> _YOUR GOAL_
Reproduce verbatim the records from the line containing "True or false: John" through the end of the records, including both ends and omitting the pictures.

> _SUPPLIED DATA_
***
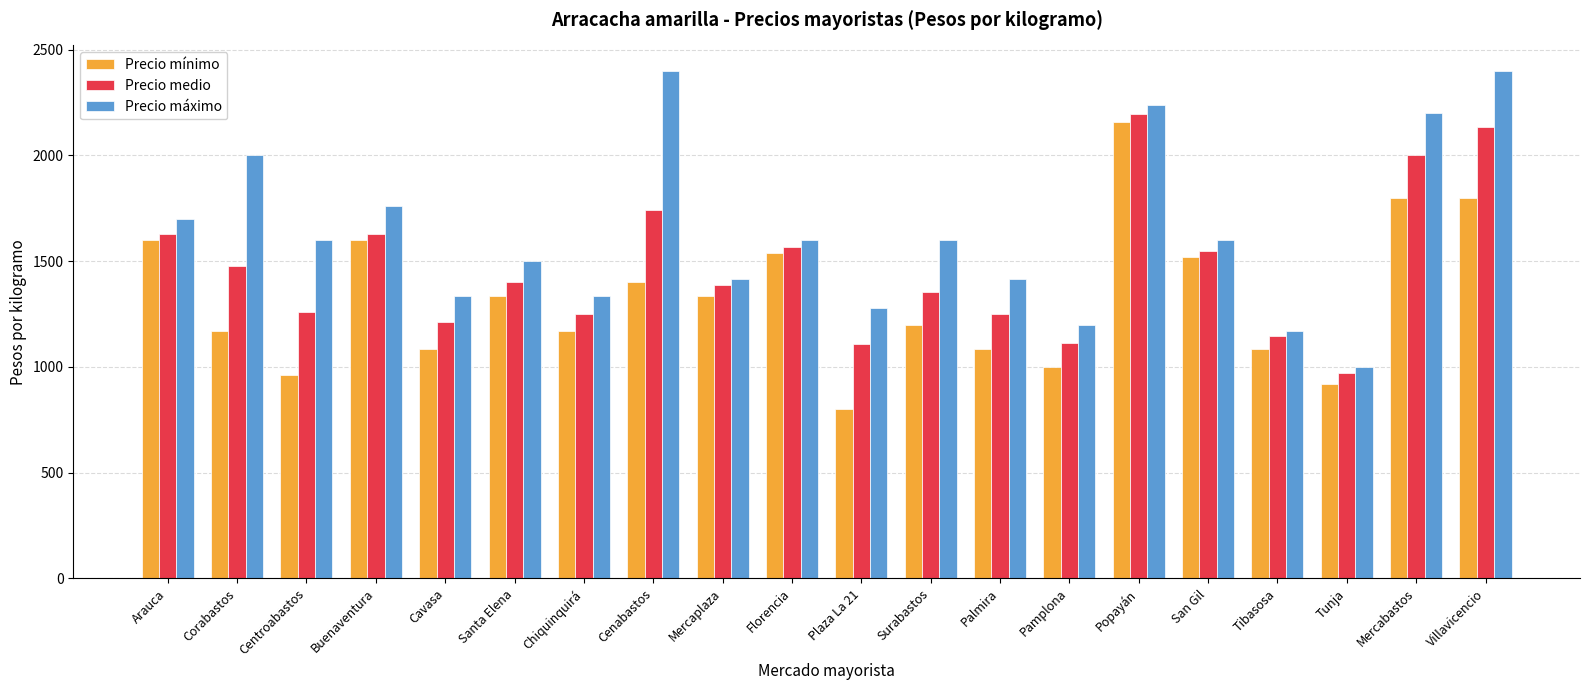

What is the total value across all series at Chiquinquirá?

3750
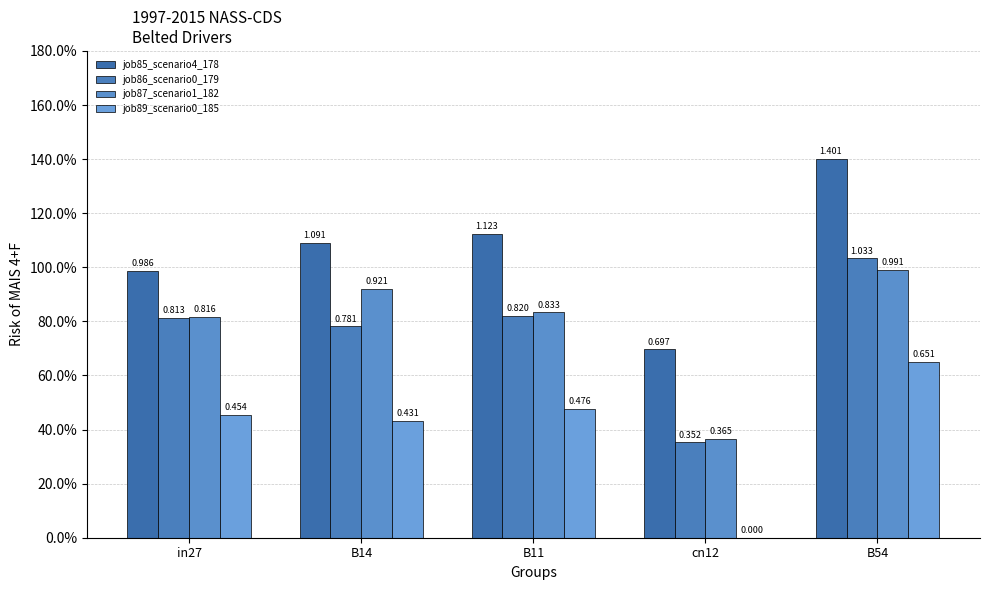

What is the total value across all series at B11?

3.3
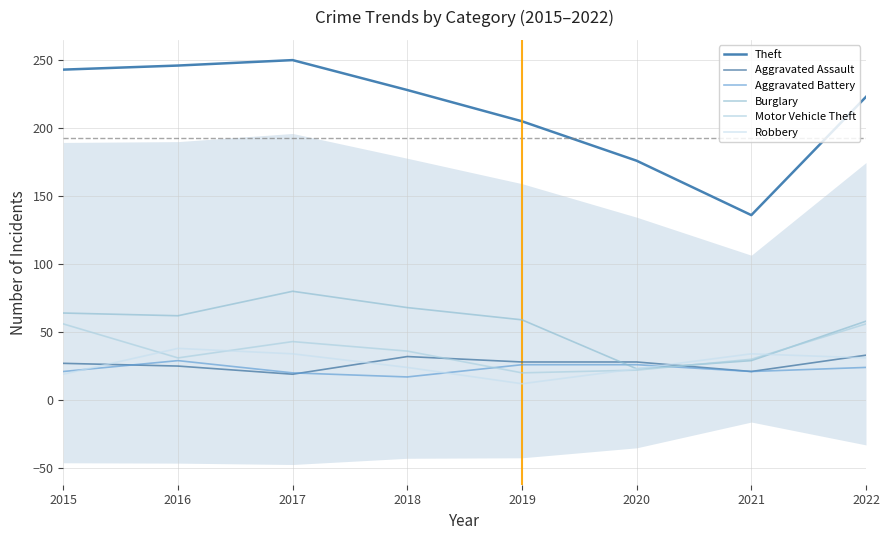

How many distinct data groups are displayed?

6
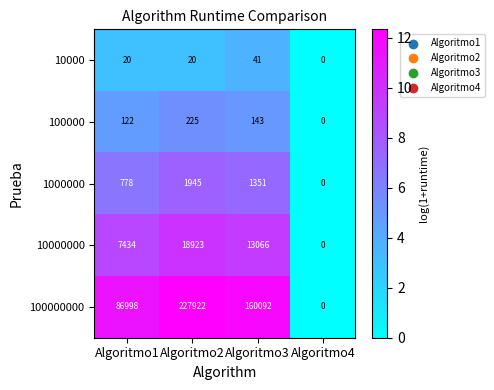

At which label is 10000000 closest to 9461?

Algoritmo1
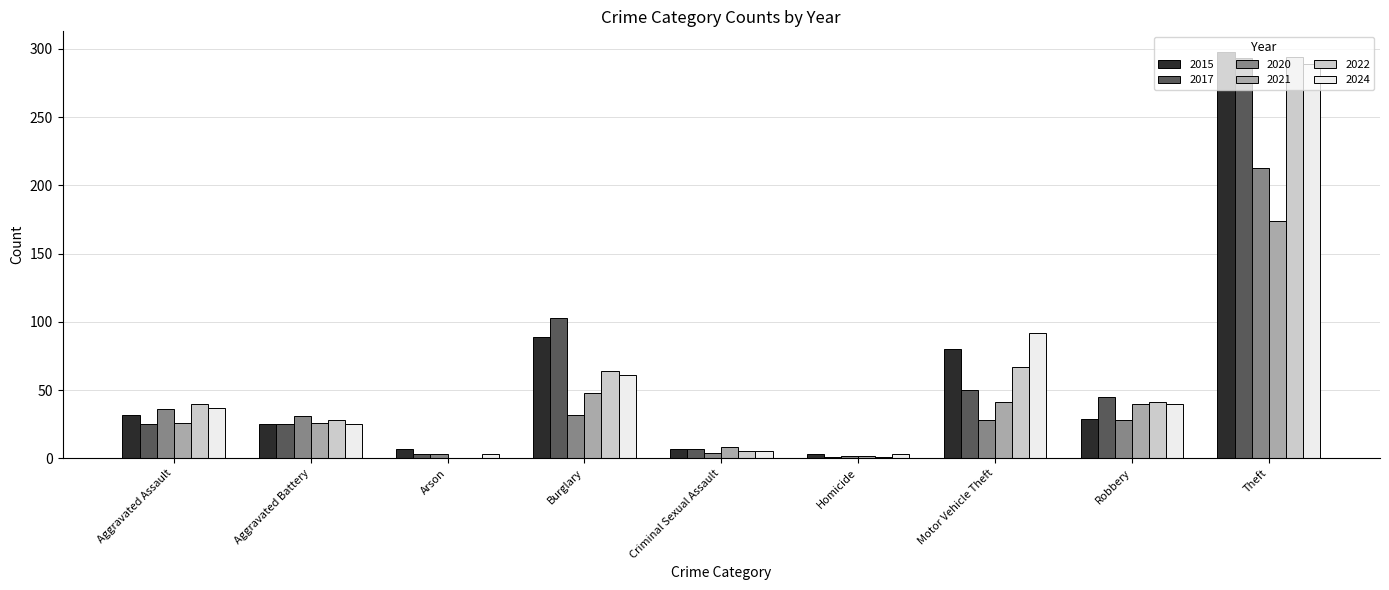

What is the average value of the 2017 series?

61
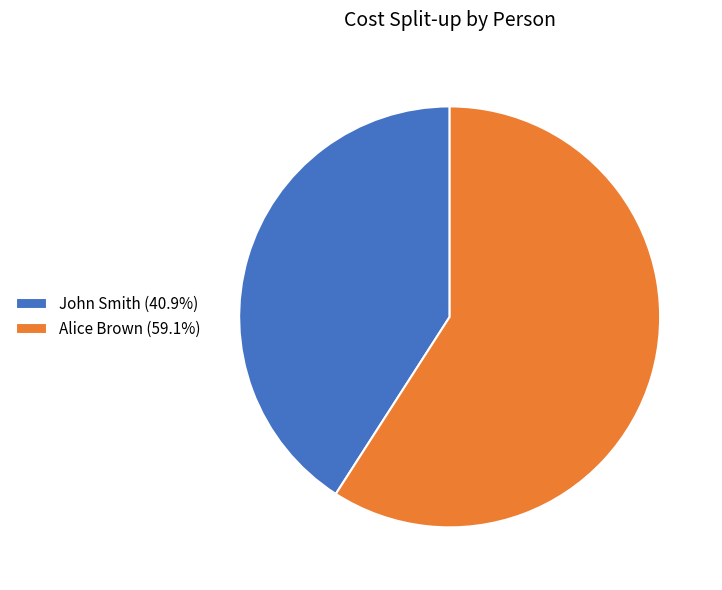

True or false: John Smith accounts for 41% of the total.

True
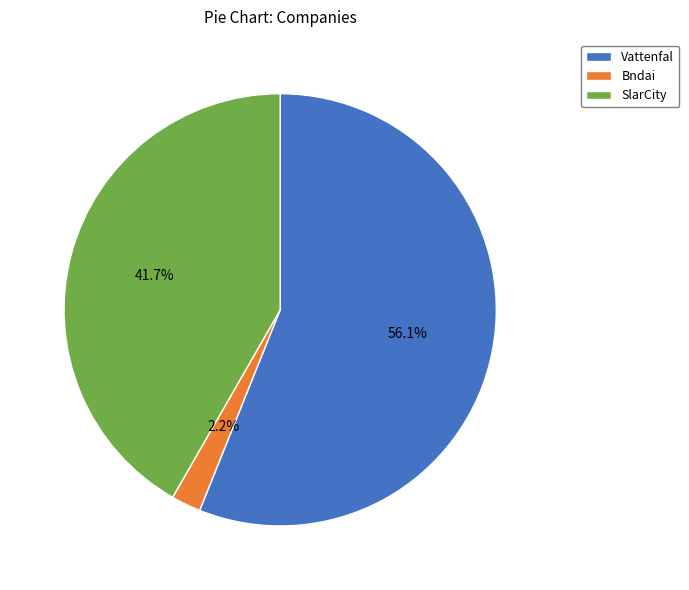

To the nearest percent, what is the difference between the largest and smallest slice percentages?

54%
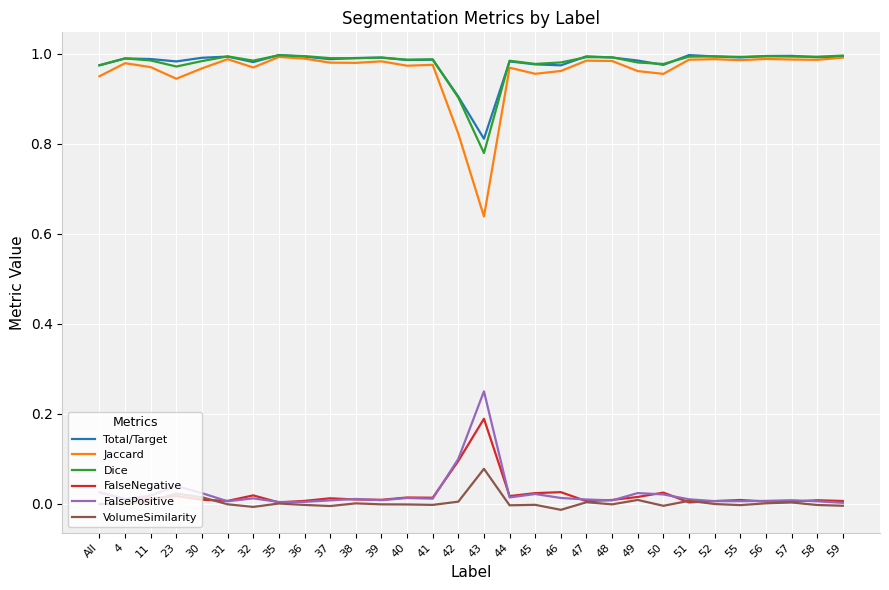

How many lines are shown in the chart?

6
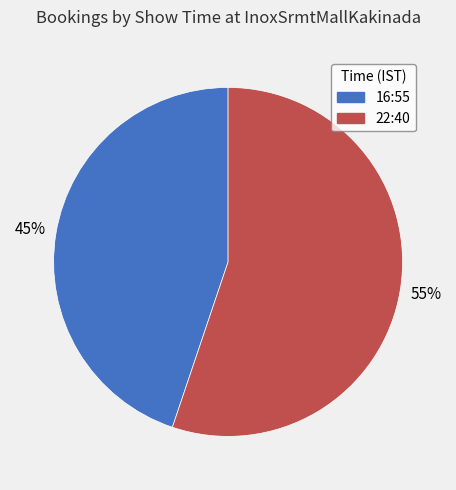

What is the smallest slice in the pie chart?

16:55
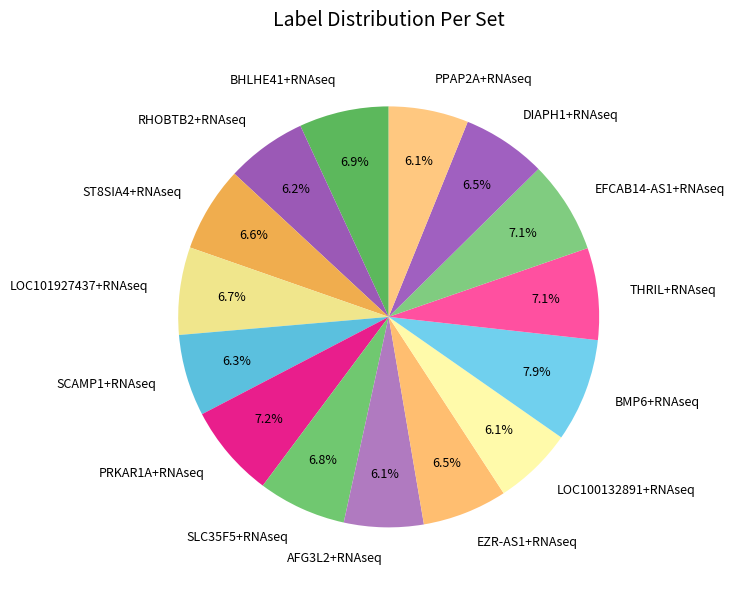

What is the largest slice in the pie chart?

BMP6+RNAseq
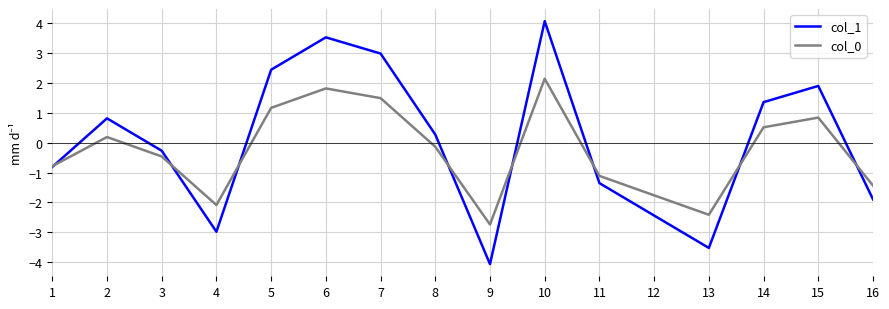

At which category does col_0 reach its first local peak?

2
***
> _OUTPUT OF THE TASK_
True or false: John Smith accounts for 41% of the total.

True

To the nearest percent, what is the difference between the largest and smallest slice percentages?

54%

How many lines are shown in the chart?

6

What is the smallest slice in the pie chart?

16:55

What is the largest slice in the pie chart?

BMP6+RNAseq

At which category does col_0 reach its first local peak?

2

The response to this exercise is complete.